# START OF Material for this exercise

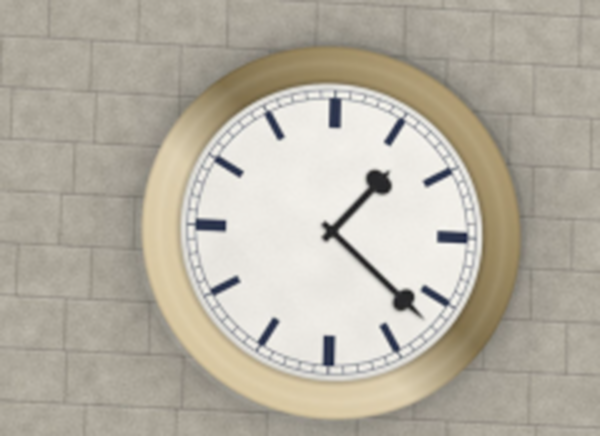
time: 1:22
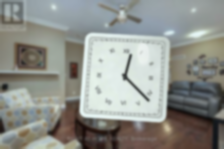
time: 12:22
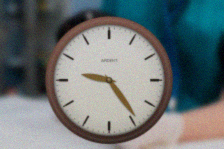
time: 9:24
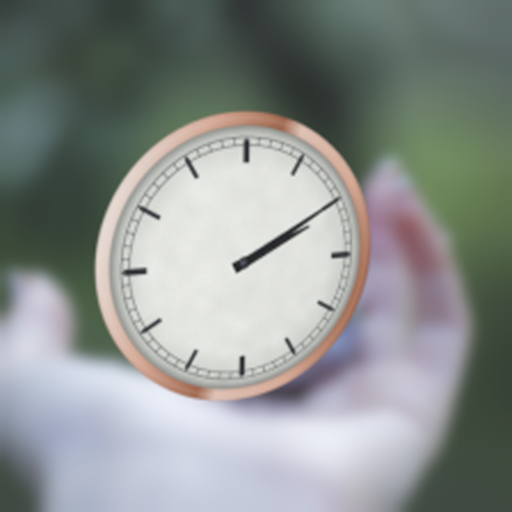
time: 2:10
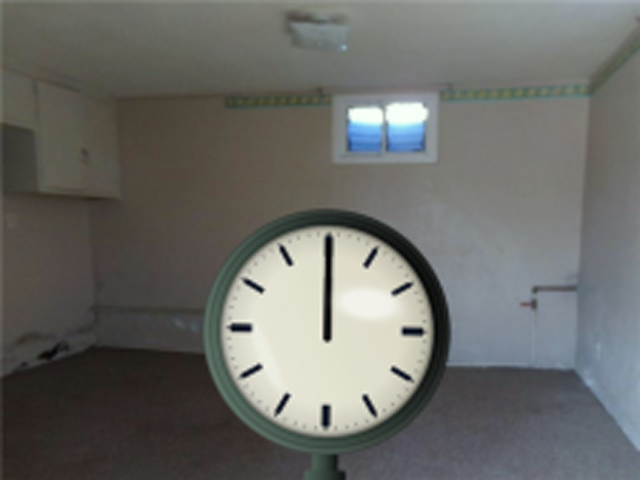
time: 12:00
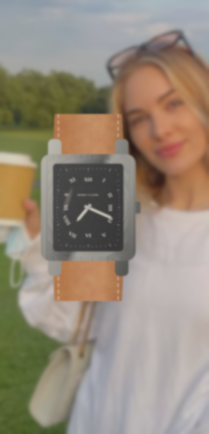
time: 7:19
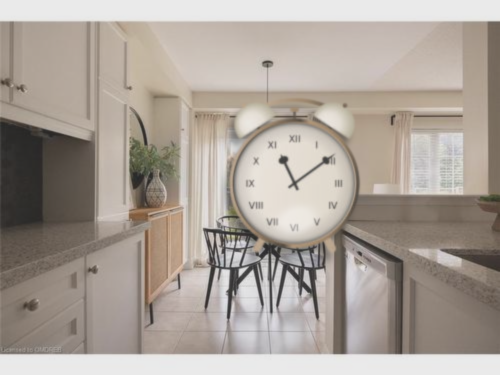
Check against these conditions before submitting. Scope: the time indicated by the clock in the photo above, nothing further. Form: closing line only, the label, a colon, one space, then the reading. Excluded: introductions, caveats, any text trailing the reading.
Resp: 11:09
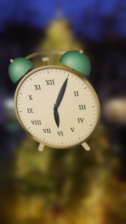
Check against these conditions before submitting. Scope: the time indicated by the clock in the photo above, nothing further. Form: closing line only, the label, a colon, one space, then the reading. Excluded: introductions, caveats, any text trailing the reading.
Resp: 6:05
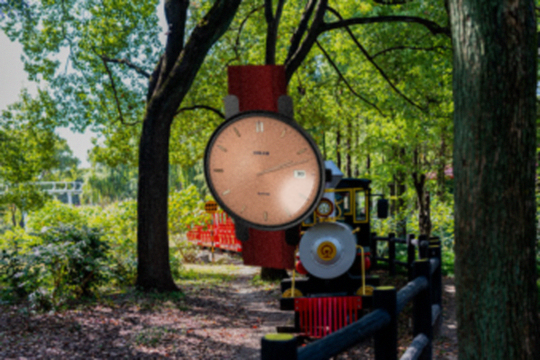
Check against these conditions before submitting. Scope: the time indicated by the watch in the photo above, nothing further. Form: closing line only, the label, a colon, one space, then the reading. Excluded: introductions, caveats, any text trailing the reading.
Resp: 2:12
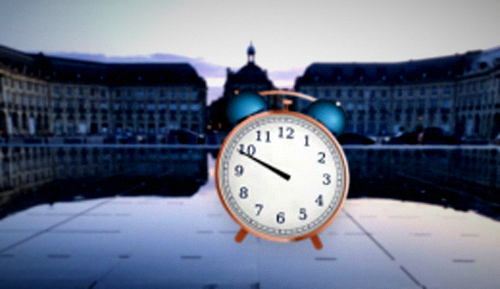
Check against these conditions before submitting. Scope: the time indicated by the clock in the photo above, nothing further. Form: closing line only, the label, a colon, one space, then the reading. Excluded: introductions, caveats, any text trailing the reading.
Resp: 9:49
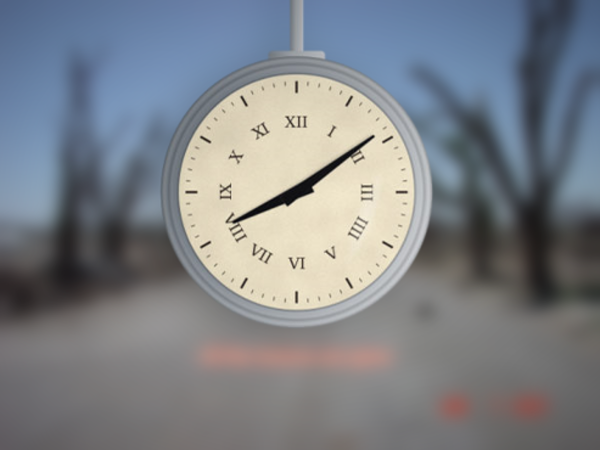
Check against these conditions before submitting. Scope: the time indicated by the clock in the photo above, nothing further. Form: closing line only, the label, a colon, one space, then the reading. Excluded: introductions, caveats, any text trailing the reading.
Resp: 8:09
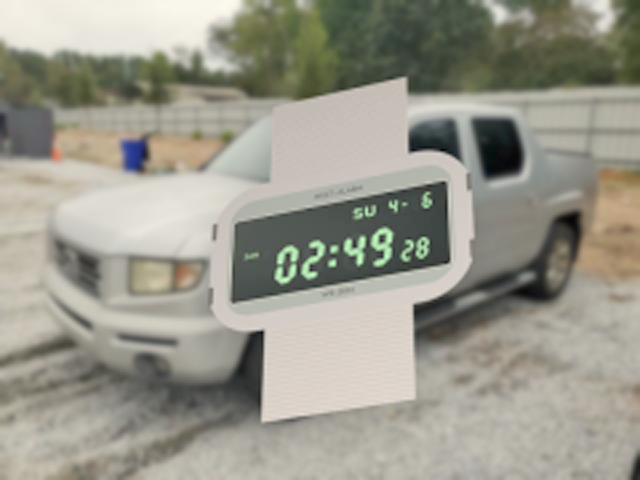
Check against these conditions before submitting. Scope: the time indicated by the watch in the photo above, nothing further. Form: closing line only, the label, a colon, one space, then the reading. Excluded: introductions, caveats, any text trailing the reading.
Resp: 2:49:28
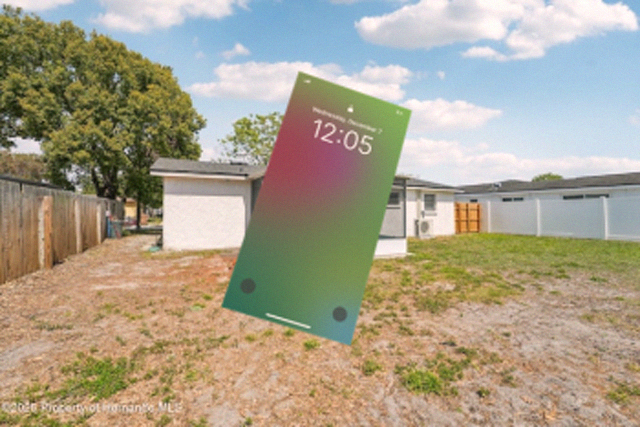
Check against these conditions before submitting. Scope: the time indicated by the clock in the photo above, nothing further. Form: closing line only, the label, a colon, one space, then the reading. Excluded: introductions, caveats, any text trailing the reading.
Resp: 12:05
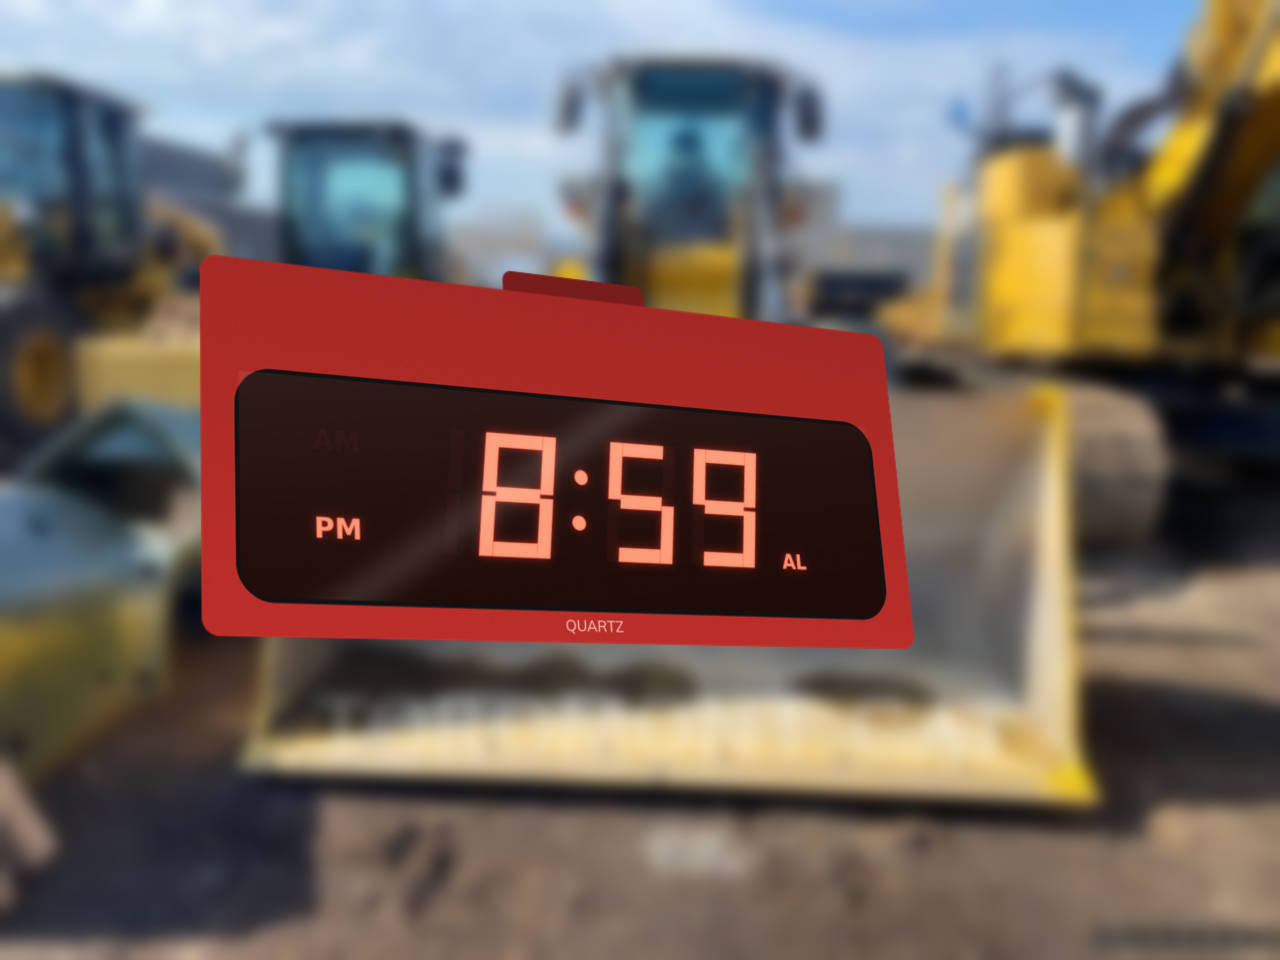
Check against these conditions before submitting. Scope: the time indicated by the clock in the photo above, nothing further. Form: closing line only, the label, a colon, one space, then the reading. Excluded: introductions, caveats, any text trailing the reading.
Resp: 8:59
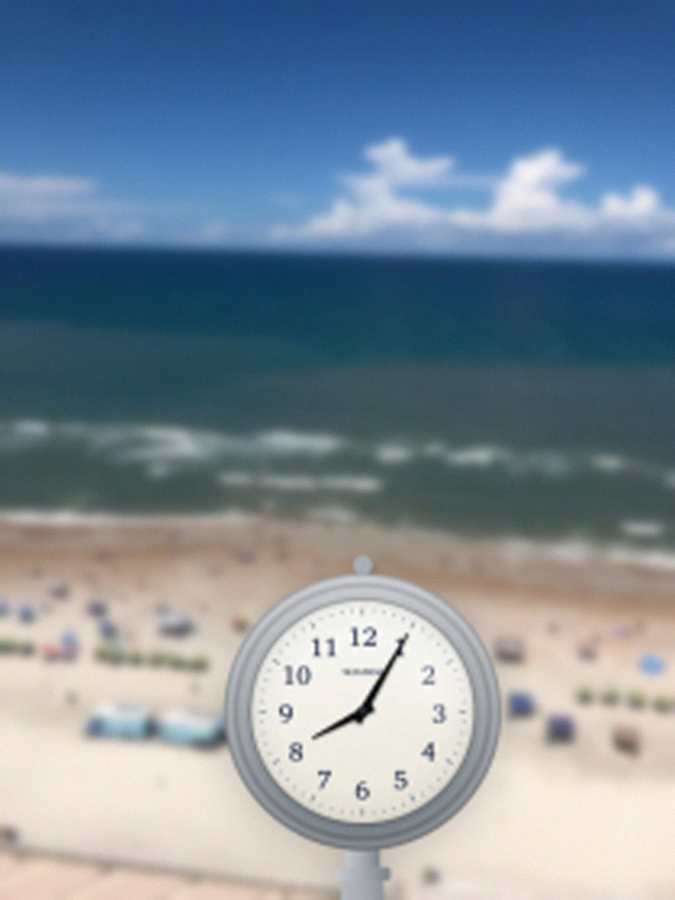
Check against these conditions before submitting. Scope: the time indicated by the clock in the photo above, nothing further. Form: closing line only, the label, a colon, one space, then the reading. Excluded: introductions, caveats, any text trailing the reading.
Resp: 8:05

# END OF Material for this exercise

--- Problem requirements ---
Recast all the data above as a two-column CSV headed "prompt" and "reading", where each row pairs a text with the time that follows it. Put each value in one quoted field with line breaks turned into spaces, and leave the pictures out.

--- Solution to this exercise ---
prompt,reading
"time:","1:22"
"time:","12:22"
"time:","9:24"
"time:","2:10"
"time:","12:00"
"time:","7:19"
"Check against these conditions before submitting. Scope: the time indicated by the clock in the photo above, nothing further. Form: closing line only, the label, a colon, one space, then the reading. Excluded: introductions, caveats, any text trailing the reading. Resp:","11:09"
"Check against these conditions before submitting. Scope: the time indicated by the clock in the photo above, nothing further. Form: closing line only, the label, a colon, one space, then the reading. Excluded: introductions, caveats, any text trailing the reading. Resp:","6:05"
"Check against these conditions before submitting. Scope: the time indicated by the watch in the photo above, nothing further. Form: closing line only, the label, a colon, one space, then the reading. Excluded: introductions, caveats, any text trailing the reading. Resp:","2:12"
"Check against these conditions before submitting. Scope: the time indicated by the clock in the photo above, nothing further. Form: closing line only, the label, a colon, one space, then the reading. Excluded: introductions, caveats, any text trailing the reading. Resp:","9:49"
"Check against these conditions before submitting. Scope: the time indicated by the clock in the photo above, nothing further. Form: closing line only, the label, a colon, one space, then the reading. Excluded: introductions, caveats, any text trailing the reading. Resp:","8:09"
"Check against these conditions before submitting. Scope: the time indicated by the watch in the photo above, nothing further. Form: closing line only, the label, a colon, one space, then the reading. Excluded: introductions, caveats, any text trailing the reading. Resp:","2:49:28"
"Check against these conditions before submitting. Scope: the time indicated by the clock in the photo above, nothing further. Form: closing line only, the label, a colon, one space, then the reading. Excluded: introductions, caveats, any text trailing the reading. Resp:","12:05"
"Check against these conditions before submitting. Scope: the time indicated by the clock in the photo above, nothing further. Form: closing line only, the label, a colon, one space, then the reading. Excluded: introductions, caveats, any text trailing the reading. Resp:","8:59"
"Check against these conditions before submitting. Scope: the time indicated by the clock in the photo above, nothing further. Form: closing line only, the label, a colon, one space, then the reading. Excluded: introductions, caveats, any text trailing the reading. Resp:","8:05"